EXTRACTED INFORMATION START

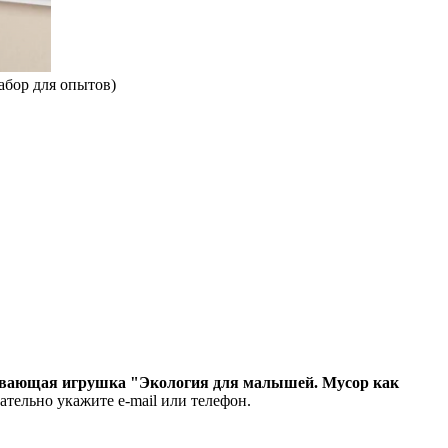
абор для опытов)
ивающая игрушка "Экология для малышей. Мусор как
ательно укажите e-mail или телефон.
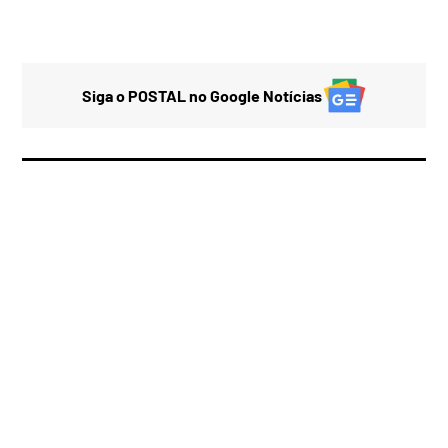
Siga o POSTAL no Google Notícias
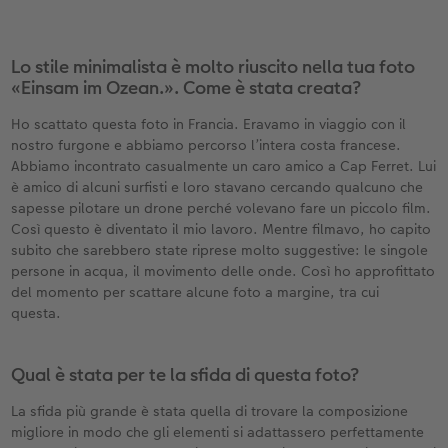
Lo stile minimalista è molto riuscito nella tua foto
«Einsam im Ozean.». Come è stata creata?
Ho scattato questa foto in Francia. Eravamo in viaggio con il
nostro furgone e abbiamo percorso l’intera costa francese.
Abbiamo incontrato casualmente un caro amico a Cap Ferret. Lui
è amico di alcuni surfisti e loro stavano cercando qualcuno che
sapesse pilotare un drone perché volevano fare un piccolo film.
Così questo è diventato il mio lavoro. Mentre filmavo, ho capito
subito che sarebbero state riprese molto suggestive: le singole
persone in acqua, il movimento delle onde. Così ho approfittato
del momento per scattare alcune foto a margine, tra cui
questa.
Qual è stata per te la sfida di questa foto?
La sfida più grande è stata quella di trovare la composizione
migliore in modo che gli elementi si adattassero perfettamente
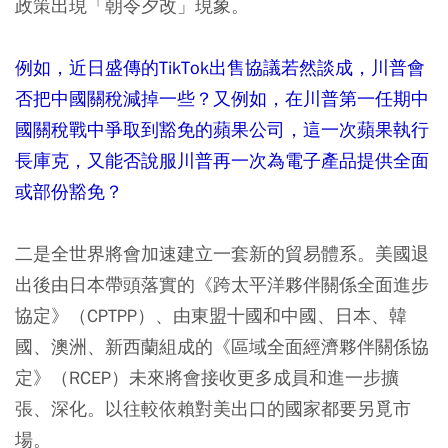
政策出現「朝令夕改」現象。
例如，近日盛傳的TikTok出售協議若然談成，川普會
否把中國關稅減掉一些？又例如，在川普第一任期中
國關稅戰中爭取到豁免的蘋果公司，這一次蘋果執行
長庫克，又能否說服川普再一次為電子產品提供全面
或部份豁免？
二是全世界將會加速建立一套新的貿易體系。美國退
出後由日本帶頭落實的《跨太平洋夥伴關係全面進步
協定》（CPTPP）、由東盟十國和中國、日本、韓
國、澳洲、新西蘭組成的《區域全面經濟夥伴關係協
定》（RCEP）未來將會接收更多成員和進一步擴
張、深化。以往較依賴對美出口的國家都要另覓市
場。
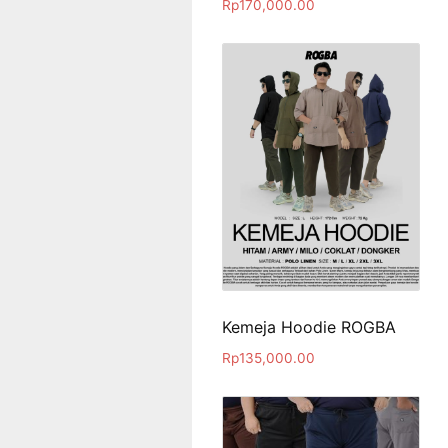
Rp
170,000.00
Kemeja Hoodie ROGBA
Rp
135,000.00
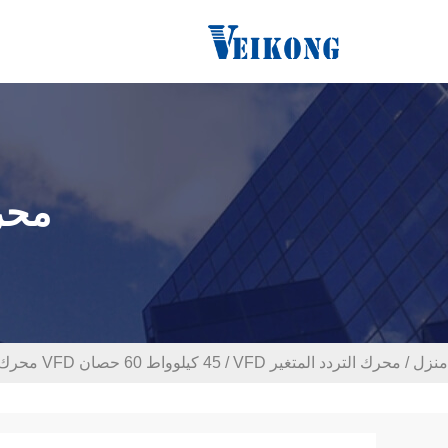
محرك ا
منزل
/
محرك التردد المتغير VFD
/
45 كيلوواط 60 حصان VFD محرك التردد المتغير للضاغط والآلات الآلية مع الحمل الثقيل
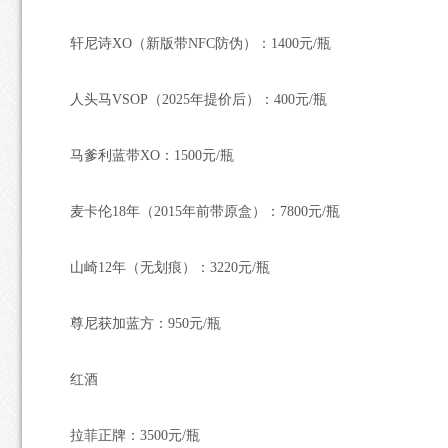
轩尼诗XO（新版带NFC防伪）：1400元/瓶
人头马VSOP（2025年提价后）：400元/瓶
马爹利蓝带XO：1500元/瓶
麦卡伦18年（2015年前带原盒）：7800元/瓶
山崎12年（无划痕）：3220元/瓶
尊尼获加蓝方：950元/瓶
红酒
拉菲正牌：3500元/瓶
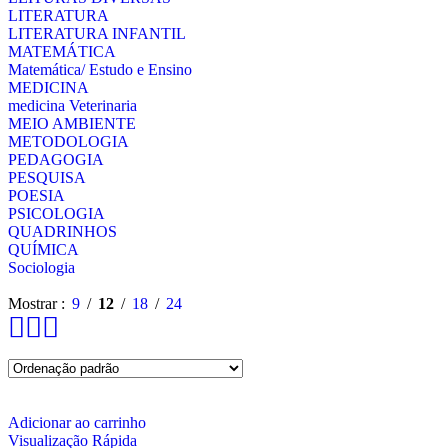
LITERATURA
LITERATURA INFANTIL
MATEMÁTICA
Matemática/ Estudo e Ensino
MEDICINA
medicina Veterinaria
MEIO AMBIENTE
METODOLOGIA
PEDAGOGIA
PESQUISA
POESIA
PSICOLOGIA
QUADRINHOS
QUÍMICA
Sociologia
Mostrar
9
12
18
24
Adicionar ao carrinho
Visualização Rápida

EXTRACTED INFORMATION END

Return the text read from every one of the items above, line for line and unchanged. Leave the pictures out of your answer.

__YOUR RESPONSE__
абор для опытов)
ивающая игрушка "Экология для малышей. Мусор как
ательно укажите e-mail или телефон.
Siga o POSTAL no Google Notícias
Lo stile minimalista è molto riuscito nella tua foto
«Einsam im Ozean.». Come è stata creata?
Ho scattato questa foto in Francia. Eravamo in viaggio con il
nostro furgone e abbiamo percorso l’intera costa francese.
Abbiamo incontrato casualmente un caro amico a Cap Ferret. Lui
è amico di alcuni surfisti e loro stavano cercando qualcuno che
sapesse pilotare un drone perché volevano fare un piccolo film.
Così questo è diventato il mio lavoro. Mentre filmavo, ho capito
subito che sarebbero state riprese molto suggestive: le singole
persone in acqua, il movimento delle onde. Così ho approfittato
del momento per scattare alcune foto a margine, tra cui
questa.
Qual è stata per te la sfida di questa foto?
La sfida più grande è stata quella di trovare la composizione
migliore in modo che gli elementi si adattassero perfettamente
政策出現「朝令夕改」現象。
例如，近日盛傳的TikTok出售協議若然談成，川普會
否把中國關稅減掉一些？又例如，在川普第一任期中
國關稅戰中爭取到豁免的蘋果公司，這一次蘋果執行
長庫克，又能否說服川普再一次為電子產品提供全面
或部份豁免？
二是全世界將會加速建立一套新的貿易體系。美國退
出後由日本帶頭落實的《跨太平洋夥伴關係全面進步
協定》（CPTPP）、由東盟十國和中國、日本、韓
國、澳洲、新西蘭組成的《區域全面經濟夥伴關係協
定》（RCEP）未來將會接收更多成員和進一步擴
張、深化。以往較依賴對美出口的國家都要另覓市
場。
Rp
170,000.00
Kemeja Hoodie ROGBA
Rp
135,000.00
محرك ا
منزل
/
محرك التردد المتغير VFD
/
45 كيلوواط 60 حصان VFD محرك التردد المتغير للضاغط والآلات الآلية مع الحمل الثقيل
轩尼诗XO（新版带NFC防伪）：1400元/瓶
人头马VSOP（2025年提价后）：400元/瓶
马爹利蓝带XO：1500元/瓶
麦卡伦18年（2015年前带原盒）：7800元/瓶
山崎12年（无划痕）：3220元/瓶
尊尼获加蓝方：950元/瓶
红酒
拉菲正牌：3500元/瓶
LITERATURA
LITERATURA INFANTIL
MATEMÁTICA
Matemática/ Estudo e Ensino
MEDICINA
medicina Veterinaria
MEIO AMBIENTE
METODOLOGIA
PEDAGOGIA
PESQUISA
POESIA
PSICOLOGIA
QUADRINHOS
QUÍMICA
Sociologia
Mostrar
9
12
18
24
Adicionar ao carrinho
Visualização Rápida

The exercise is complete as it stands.